Frequently Asked Questions
What is CWE-363: Race Condition Enabling Link Following?+
CWE-363: Race Condition Enabling Link Following is a Common Weakness Enumeration (CWE) entry maintained by MITRE. The product checks the status of a file or directory before accessing it, which produces a race condition in which the file can be replaced with a link before the access is performed, causing the product to access the wrong file. While developers might expect that there is a very narrow time window between the time of check and time of use, there is still a race condition. An attacker could cause the product to slow down (e.g. with memory consumption), causing the time window to become larger. Alternately, in some situations, the attacker could win the race by performing a large number of attacks.
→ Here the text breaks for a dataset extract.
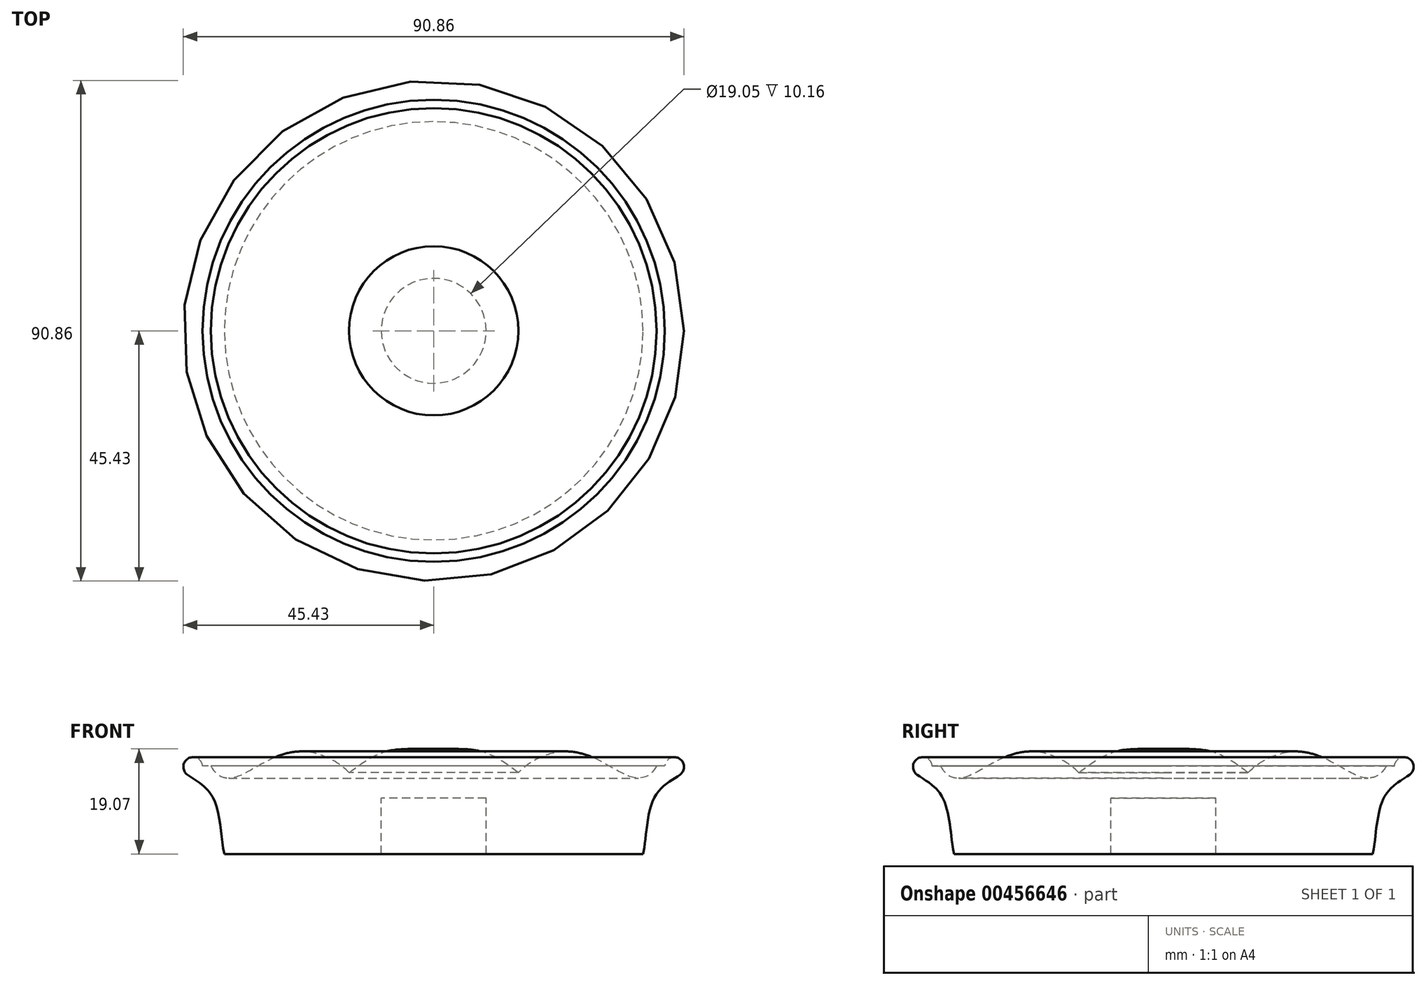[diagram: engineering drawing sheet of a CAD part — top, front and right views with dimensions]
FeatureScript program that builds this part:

What are the security consequences of Race Condition Enabling Link Following?+
If exploited, CWE-363 (Race Condition Enabling Link Following) it can compromise Confidentiality and Integrity, leading to outcomes such as Read Files or Directories and Modify Files or Directories.
Which programming languages are affected by Race Condition Enabling Link Following?+
CWE-363 commonly affects Not Language-Specific. Note that weaknesses are often language-agnostic patterns, so secure coding practices apply broadly.
What is the difference between a CWE and a CVE?+
A CWE (Common Weakness Enumeration) like CWE-363 describes a category of software weakness — the underlying flaw type. A CVE (Common Vulnerabilities and Exposures) identifies a specific, real-world vulnerability in a particular product. In short, a CWE is the kind of mistake, and a CVE is an instance of that mistake being found in software.